The analyses conducted herein showed that 30% of water consumption in buildings B1–B3 was the consumption of hot water. This indicator was slightly lower than that reported in the Estonian study [5]. The investigated buildings were equipped with similar water-using devices. The obtained range of domestic hot water consumption was 25–35%, which classifies these results in the upper range of values reported in the literature [27,28].

When using the DHW consumption index from the current methodology to calculate the energy performance of buildings in Poland [26], the PE requirement was not met. However, when the indicators for real buildings were used, lower values were obtained. Using the index from this methodology suggested that external partitions with lower heat transfer coefficients should be designed, although this is not necessary. Real indicators better reflected the operational situation and did not expose investors to additional costs. It is therefore worth considering an assessment of the actual hot water consumption in existing buildings to demonstrate that the actual water consumption is lower, and furthermore, that this lower indicator should be used for the energy assessment of buildings.

Depending on the adopted DHW consumption index, the share of the total primary energy demand used for domestic hot water ranged from 36% to 48%, with the lower values corresponding to indicators determined in real buildings. According to the literature [27,28], the domestic hot water demand accounts for about 20% of a building’s demand; the result obtained in this study was almost twice as high.

The analysis presented herein included three real buildings, the owners of which wanted to cooperate by taking readings and measurements. This research should be repeated for a larger group of buildings of different types. However, the analyses mainly aimed to show the effects of adopting DHW consumption rates that were too high, thus indicating that the real consumption of domestic hot water may be lower than that assumed in the certifications of residential buildings. These analyses were limited to buildings where only natural gas was used for heating and domestic hot water. The method of determining the DHW consumption based on the amount of gas consumed was approximate but precise enough to provide reasonable conclusions.

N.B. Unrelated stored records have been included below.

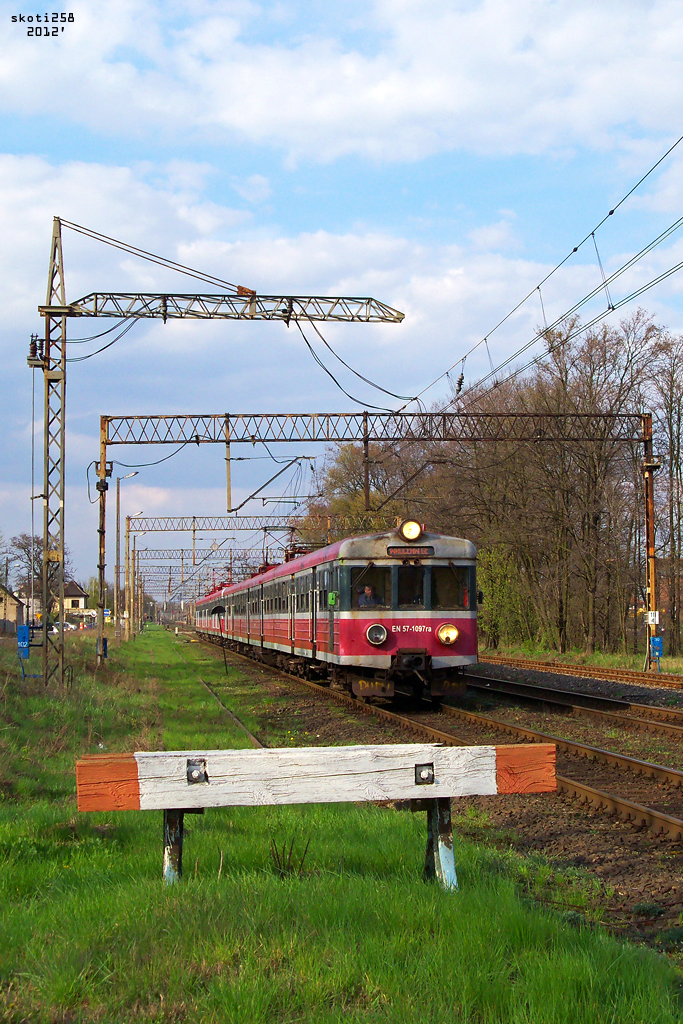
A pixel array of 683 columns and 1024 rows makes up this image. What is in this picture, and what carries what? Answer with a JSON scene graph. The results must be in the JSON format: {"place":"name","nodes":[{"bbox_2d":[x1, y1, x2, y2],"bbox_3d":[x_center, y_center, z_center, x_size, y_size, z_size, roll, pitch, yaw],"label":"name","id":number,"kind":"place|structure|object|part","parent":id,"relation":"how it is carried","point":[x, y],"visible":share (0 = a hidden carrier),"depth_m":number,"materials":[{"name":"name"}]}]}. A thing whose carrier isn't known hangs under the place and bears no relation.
{"place":"outdoors","nodes":[
{"label":"outdoors","id":0,"kind":"place"},
{"bbox_2d":[0,583,24,634],"label":"house","id":1,"kind":"structure","parent":0,"point":[8,604],"materials":[{"name":"beige paint"}]},
{"bbox_2d":[61,578,88,616],"label":"house","id":2,"kind":"structure","parent":0,"point":[76,588],"materials":[{"name":"white paint"}]},
{"bbox_2d":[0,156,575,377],"label":"cloud","id":3,"kind":"structure","parent":0,"point":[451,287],"materials":[{"name":"white"}]},
{"bbox_2d":[0,0,682,592],"label":"sky","id":4,"kind":"structure","parent":0,"point":[259,191],"materials":[{"name":"blue"}]},
{"bbox_2d":[0,629,682,1023],"label":"grass","id":5,"kind":"structure","parent":0,"point":[68,814],"materials":[{"name":"green plant"}]},
{"bbox_2d":[17,624,30,658],"bbox_3d":[-7.113,2.933,37.505,0.418,0.901,0.377,0,-3,-8],"label":"blue box","id":6,"kind":"object","parent":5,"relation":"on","point":[22,646],"visible":0.9,"depth_m":37.36,"materials":[{"name":"blue metal"}]},
{"bbox_2d":[113,471,141,641],"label":"street lamp","id":7,"kind":"object","parent":5,"relation":"on","point":[118,509],"visible":0.95,"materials":[{"name":"metal"}]},
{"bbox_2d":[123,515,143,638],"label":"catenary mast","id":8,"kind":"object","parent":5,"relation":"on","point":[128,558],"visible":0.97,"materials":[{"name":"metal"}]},
{"bbox_2d":[29,216,402,687],"bbox_3d":[-2.204,-1.024,29.218,6.924,8.174,0.975,0,-3,-2],"label":"catenary mast","id":9,"kind":"object","parent":5,"relation":"on","point":[64,307],"visible":0.96,"depth_m":29.07,"materials":[{"name":"metal"}]},
{"bbox_2d":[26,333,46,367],"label":"insulator","id":10,"kind":"object","parent":9,"relation":"attached to","point":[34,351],"visible":0.69,"depth_m":29.20,"materials":[{"name":"black ceramic"}]},
{"bbox_2d":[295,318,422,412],"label":"hanging cable","id":11,"kind":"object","parent":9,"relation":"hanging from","point":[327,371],"visible":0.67,"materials":[{"name":"black metal"}]},
{"bbox_2d":[213,605,227,674],"bbox_3d":[-2.675,2.878,37.826,0.364,1.708,0.286,0,-3,-8],"label":"post","id":12,"kind":"object","parent":5,"relation":"on","point":[218,610],"visible":0.96,"depth_m":37.79,"materials":[{"name":"black metal"}]},
{"bbox_2d":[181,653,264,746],"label":"railway track","id":13,"kind":"structure","parent":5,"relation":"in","point":[233,718],"depth_m":22.16,"materials":[{"name":"metal"}]},
{"bbox_2d":[124,511,363,634],"label":"overhead gantry","id":14,"kind":"object","parent":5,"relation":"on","point":[194,530],"visible":0.69,"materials":[{"name":"metal"}]},
{"bbox_2d":[268,837,310,878],"bbox_3d":[-0.258,1.658,7.951,0.259,0.278,0.274,0,-3,-8],"label":"weed","id":15,"kind":"object","parent":5,"relation":"on","point":[277,858],"visible":0.8,"depth_m":7.95,"materials":[{"name":"brown plant"}]},
{"bbox_2d":[74,742,559,891],"bbox_3d":[-0.010,1.403,7.389,2.440,0.729,0.357,0,-3,-8],"label":"wooden barrier","id":16,"kind":"object","parent":5,"relation":"on","point":[534,748],"visible":0.98,"depth_m":7.35,"materials":[{"name":"wood"}]},
{"label":"post","id":17,"kind":"part","parent":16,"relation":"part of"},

The relevance of the results to the wider population is unknown. Nevertheless, it should be noted that the research was carried out for independent single-family houses and in each of them, significant differences were observed between the actual and calculated domestic hot water consumption. The revealed differences are so significant that they should become the reason to initiate further research in this area, carried out on a larger number of buildings, not only in Poland, but also in the European Union and around the world, where the energy performance of buildings is calculated on the basis of pre-imposed indicators of specific consumption of domestic hot water.

5. Conclusions

The analyses conducted in this study can be summarized with the following conclusions:

(1)

The domestic hot water consumption indicators used in building certifications are too high. In single-family buildings, DHW consumption is 40% lower than that assumed in energy certification calculations.

(2)

Using a water consumption indicator that is too high often leads to PE values exceeding the required limit by up to 13%.

(3)

The designated domestic hot water consumption index for a residential building was determined to 0.85 ± 0.01 dm³/m²/day or 27.4 ± 1.4 dm³/person/day.

(4)

This research involved a small dataset, so it should be repeated for more buildings and different types of building as well.

Therefore, it seems justified to constantly monitor the consumption of cold and hot water, and to analyze the impact of domestic hot water preparation on annual energy consumption. If similar conclusions can be drawn based on analyses from different countries and many real buildings, the possibility of introducing legislative changes to correct the DHW consumption rates should be considered in calculation methodologies for energy certification purposes.